Artists and Astronomers 'Observe' the Universe Together
Our current view of the universe, to quote Albert Einstein, is "not weirder than we do imagine, but weirder than we can imagine." That said, we have no choice but to observe the universe through human eyes and brains. How can we even start to make sense of it?
One answer might be to call in the artists. For thousands of years, people have used art to explore ideas that humble, confuse or even frighten us. A new exhibition opening in Pasadena continues this tradition, bringing artists and astronomers together to create original pieces of art.
Called "Observe," the exhibition is the culmination of a yearlong collaboration between two Pasadena institutions -- the Art Center College of Design and NASA's Spitzer Science Center at the California Institute of Technology. Beginning Oct. 10, visitors to the Art Center's Williamson Gallery will be challenged to stretch their imaginations as infrared observations from NASA's Spitzer Space Telescope are visualized through the minds of five contemporary Southern California artists.
"Science is bringing us spectacular discoveries that torque our everyday perception of reality. Things like black holes, multiple universes and time distortions challenge our human-centered culture and beliefs," said Stephen Nowlin, director of the Williamson Gallery. "This is an exhibition about the newly unknown."
Dan Goods, an Observe artist and a visual strategist at NASA's Jet Propulsion Laboratory in Pasadena, was fascinated by the idea that light from distant stars and galaxies travels for years before reaching us. "Some of those stars died thousands of years ago, and they only exist in the light that is still on its way to our eyes," he pointed out.
Goods built a clock that spans a large room. Spheres throughout the room represent the hours. The spheres all look the same at the entrance, but like stars in the sky, they are actually different sizes and distances away. Speakers on the spheres play back sounds from people in the room, distorted and delayed by random time increments. This distortion represents a phenomenon called "redshift" in astronomy, in which light is stretched to longer wavelengths as it travels through space. "It's like the stars are talking to you," Goods explained.
Other projects include an interactive video installation by Daniel Wheeler, which invites visitors to "send" data all over the world to create an abstract collage of images; and a planetarium-like room filled with changing projections of the stars by Lita Albuquerque. George Legrady used a projected laser to make patterns representing all the pointing commands that have been sent up to Spitzer in space. And Lynn Aldrich created a fake-fur wormhole -- a theoretical tunnel through space and time -- that people can crawl through.
"I was amazed by the serendipities that cropped up," said Michelle Thaller, outreach manager at the Spitzer Science Center. "Lynn Aldrich's furry wormhole is a great way to represent the weird, almost chaotic nature of other dimensions!"

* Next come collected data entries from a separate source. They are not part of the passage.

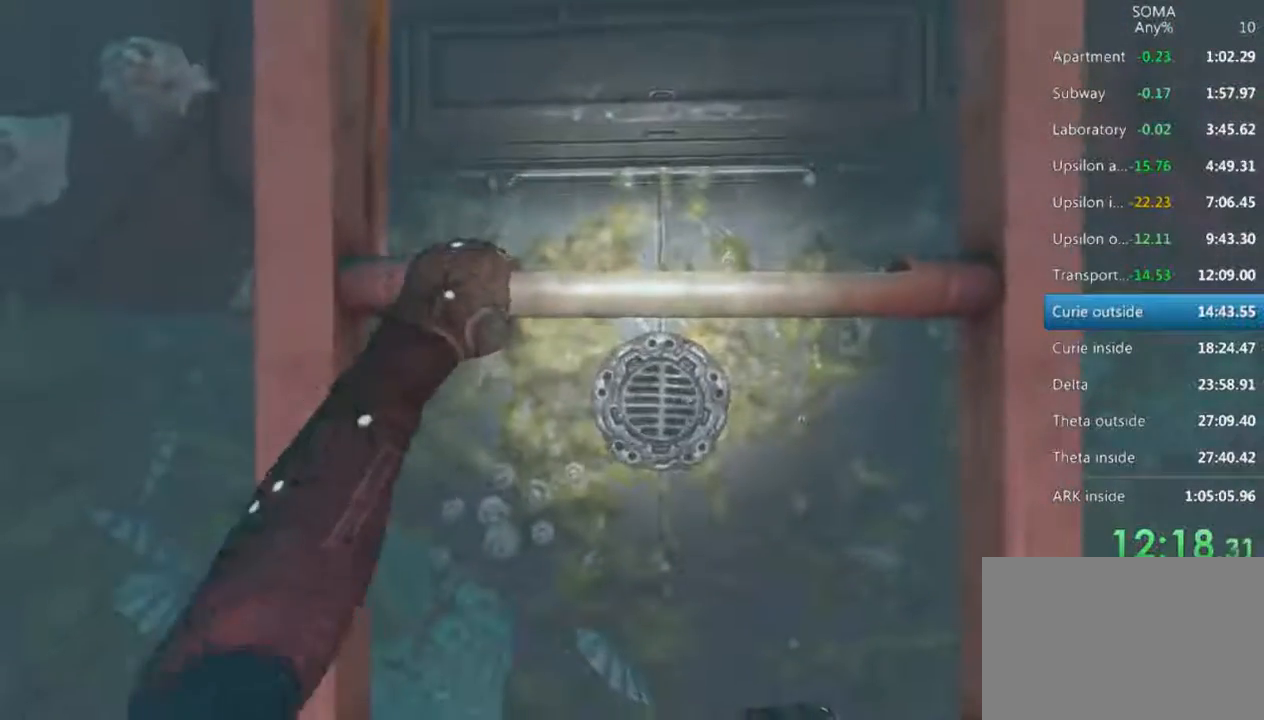
{"keys": ["shift", "w"], "mouse": [], "events": []}
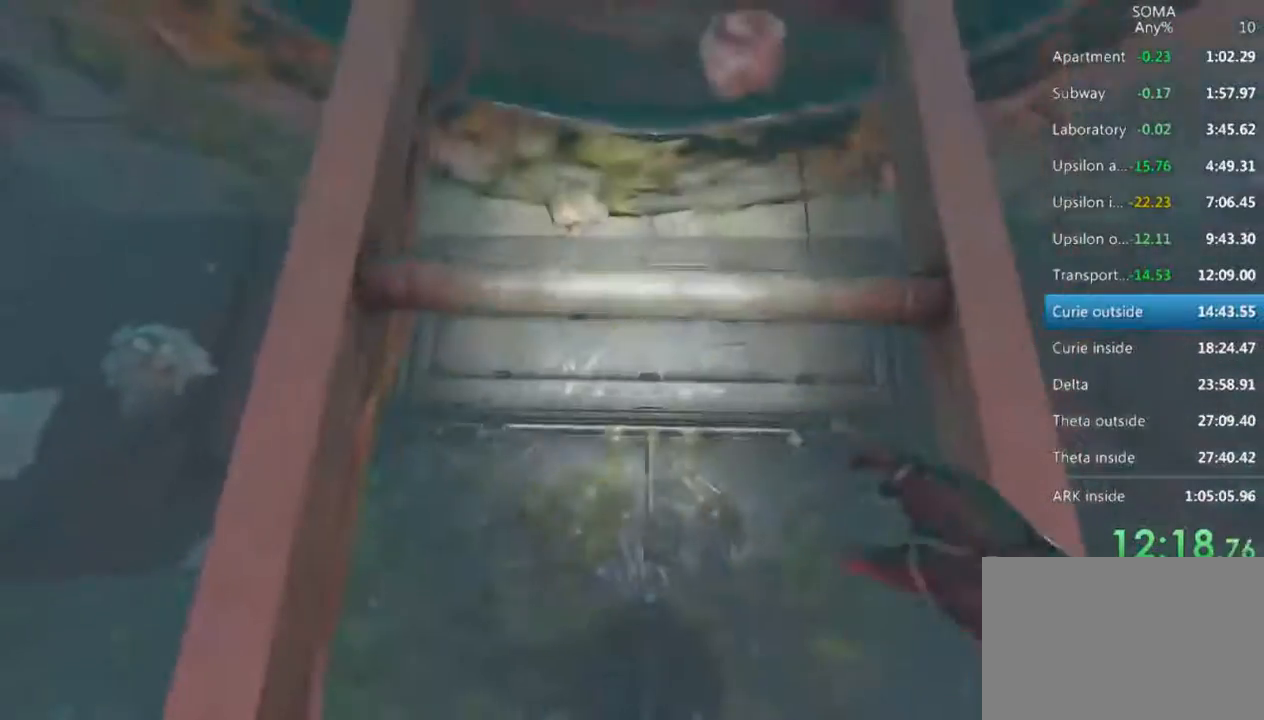
{"keys": ["shift", "w"], "mouse": [], "events": []}
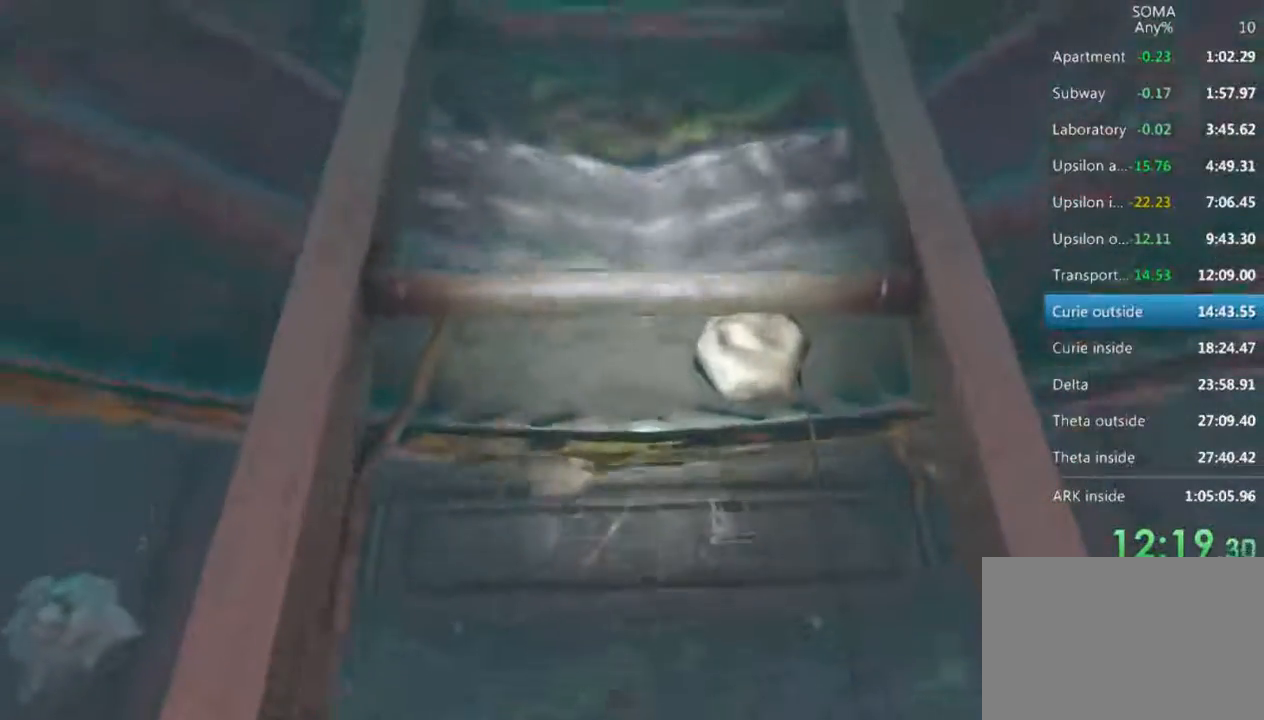
{"keys": ["shift", "w"], "mouse": [], "events": []}
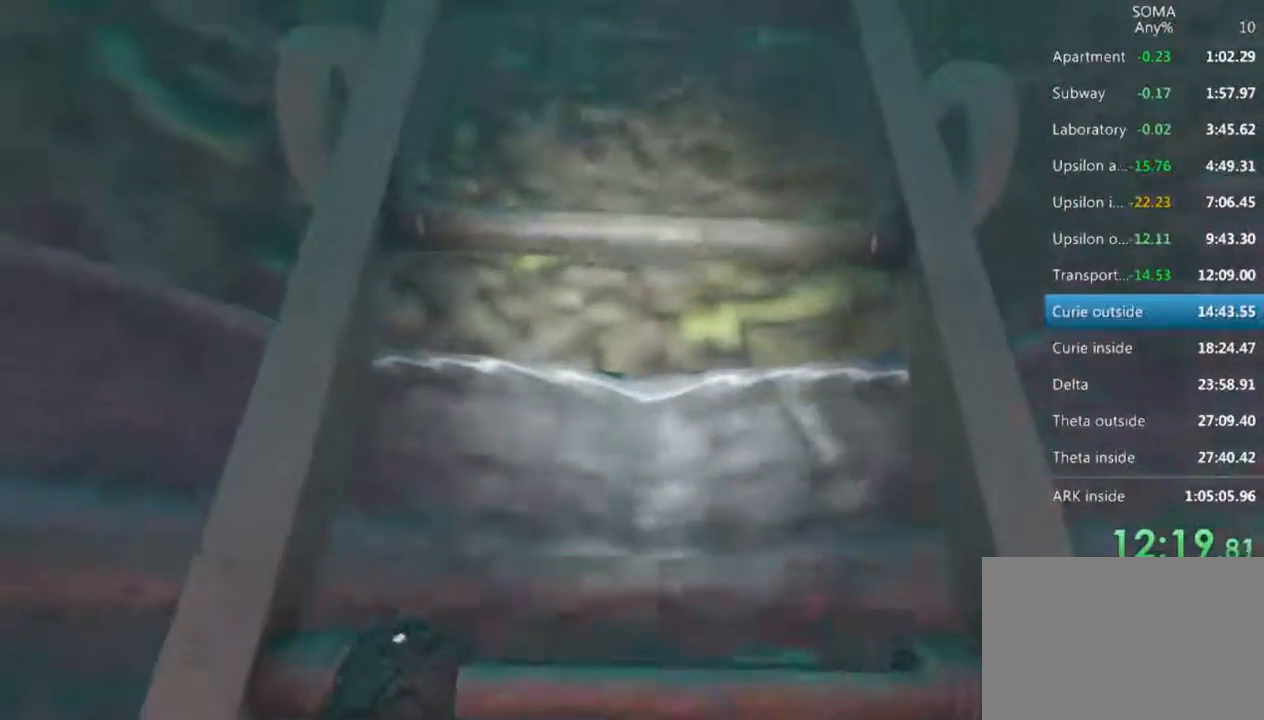
{"keys": ["shift", "w"], "mouse": [], "events": []}
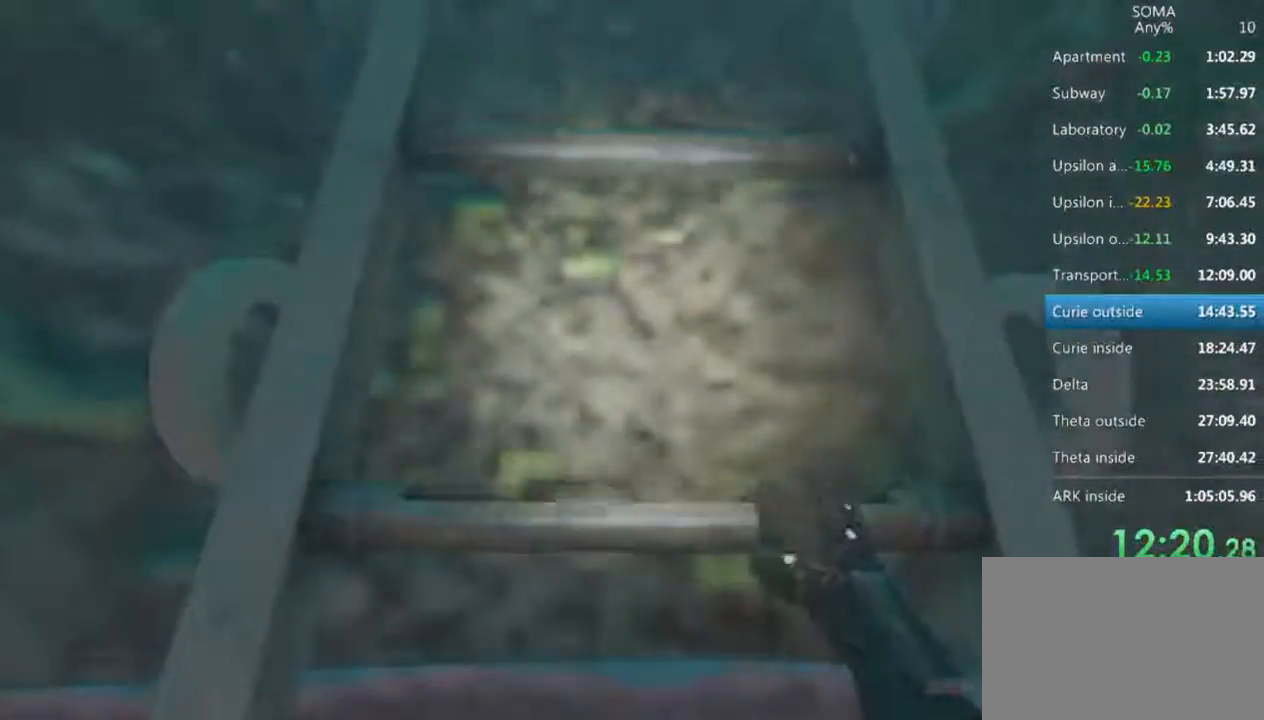
{"keys": ["shift", "w"], "mouse": [], "events": []}
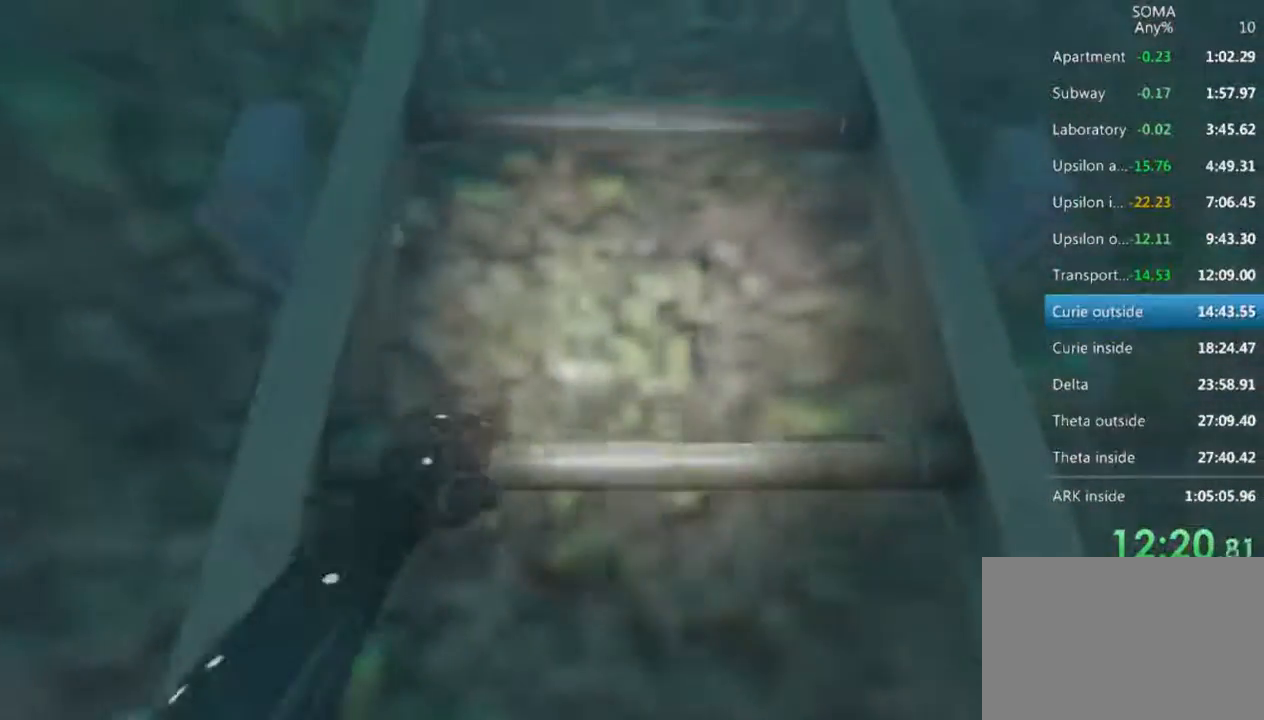
{"keys": ["shift", "w"], "mouse": [], "events": []}
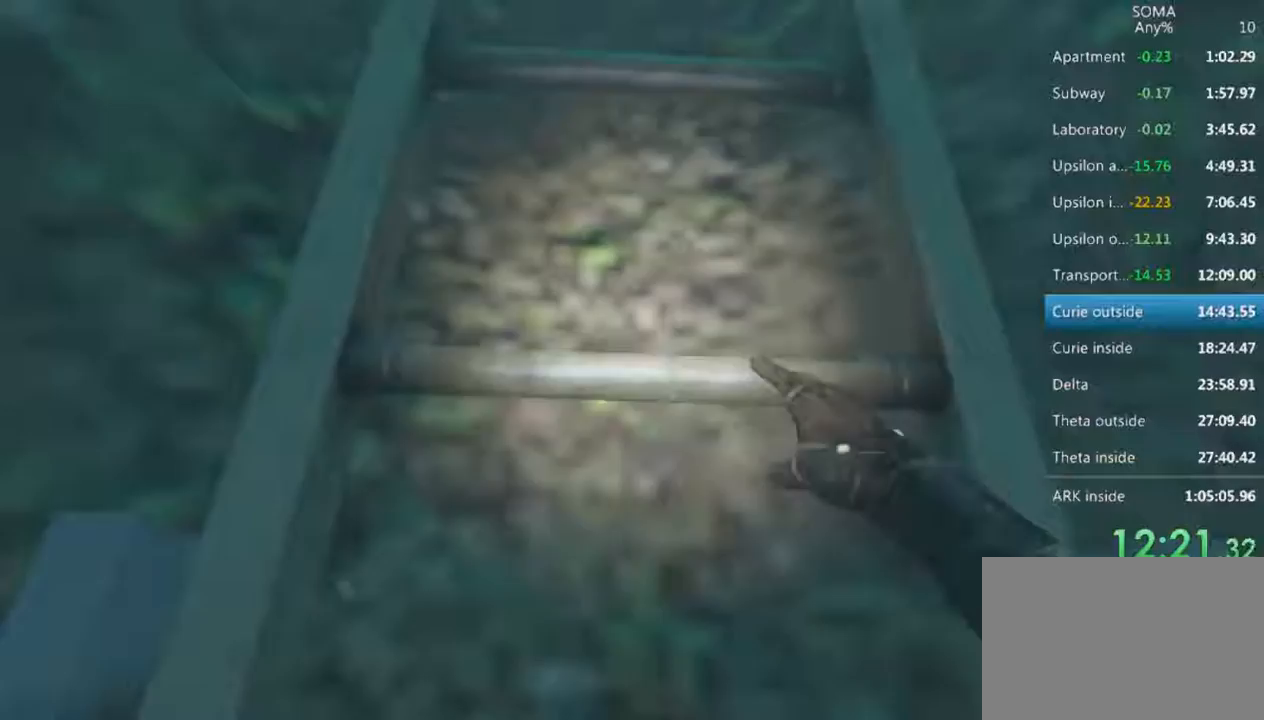
{"keys": ["shift", "w"], "mouse": [], "events": []}
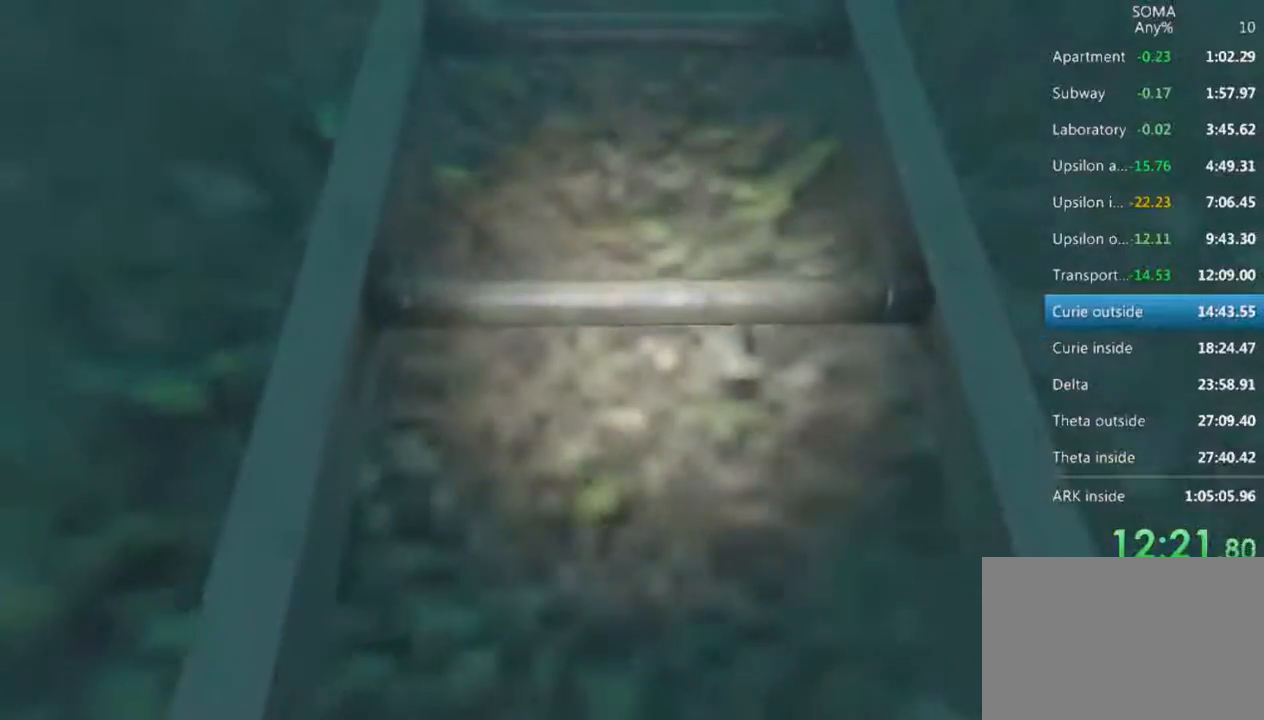
{"keys": ["shift", "w"], "mouse": [], "events": []}
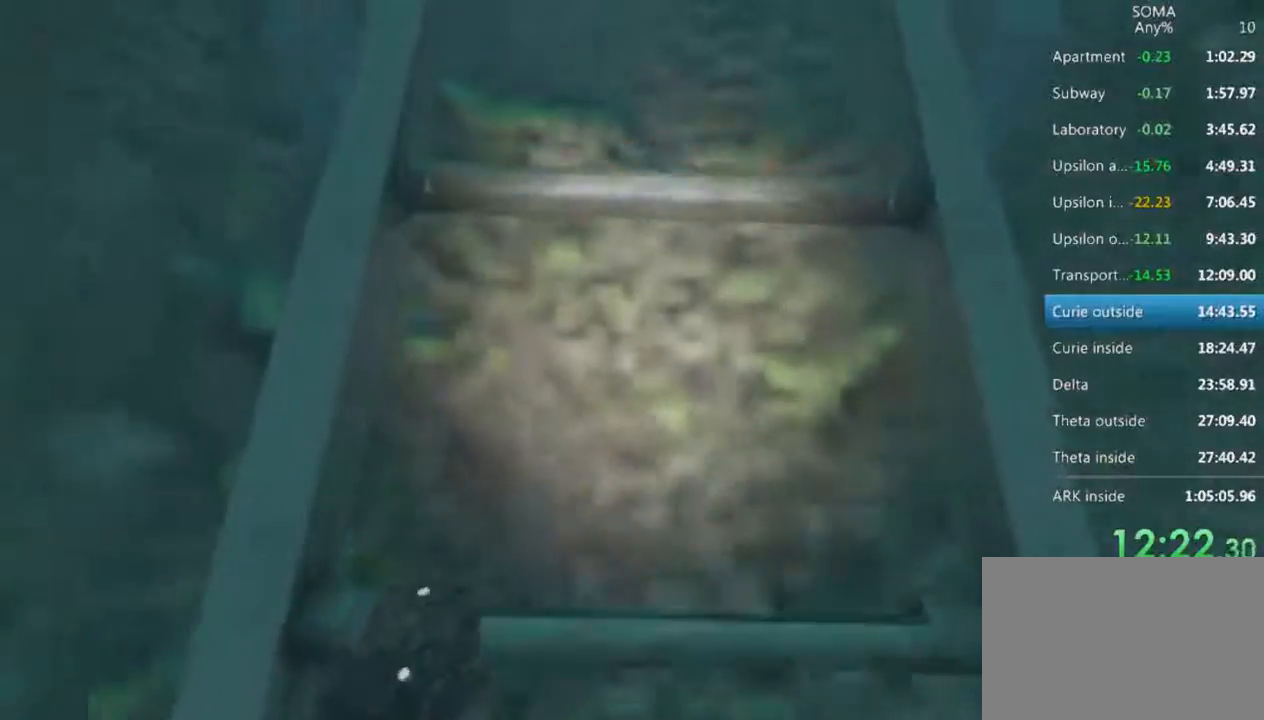
{"keys": ["shift", "w"], "mouse": [], "events": []}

"I've always thought that Spitzer's images were spectacular, but working with the artists has made me look at scientific data in a whole new way," she added. "Data out of context can become art."
Observe opens to the public on Oct. 10 as part of ArtNight Pasadena, a weekend of art around town sponsored by the Pasadena Arts and Culture Commission. Opening-night hours are 6 to 10 p.m. The exhibition will run though Jan. 9, 2009, ushering in the International Year of Astronomy, a yearlong celebration of the 400th anniversary of Galileo and the first telescope.
JPL manages the Spitzer mission for NASA's Science Mission Directorate, Washington. Science operations are conducted at the Spitzer Science Center. Caltech manages JPL for NASA.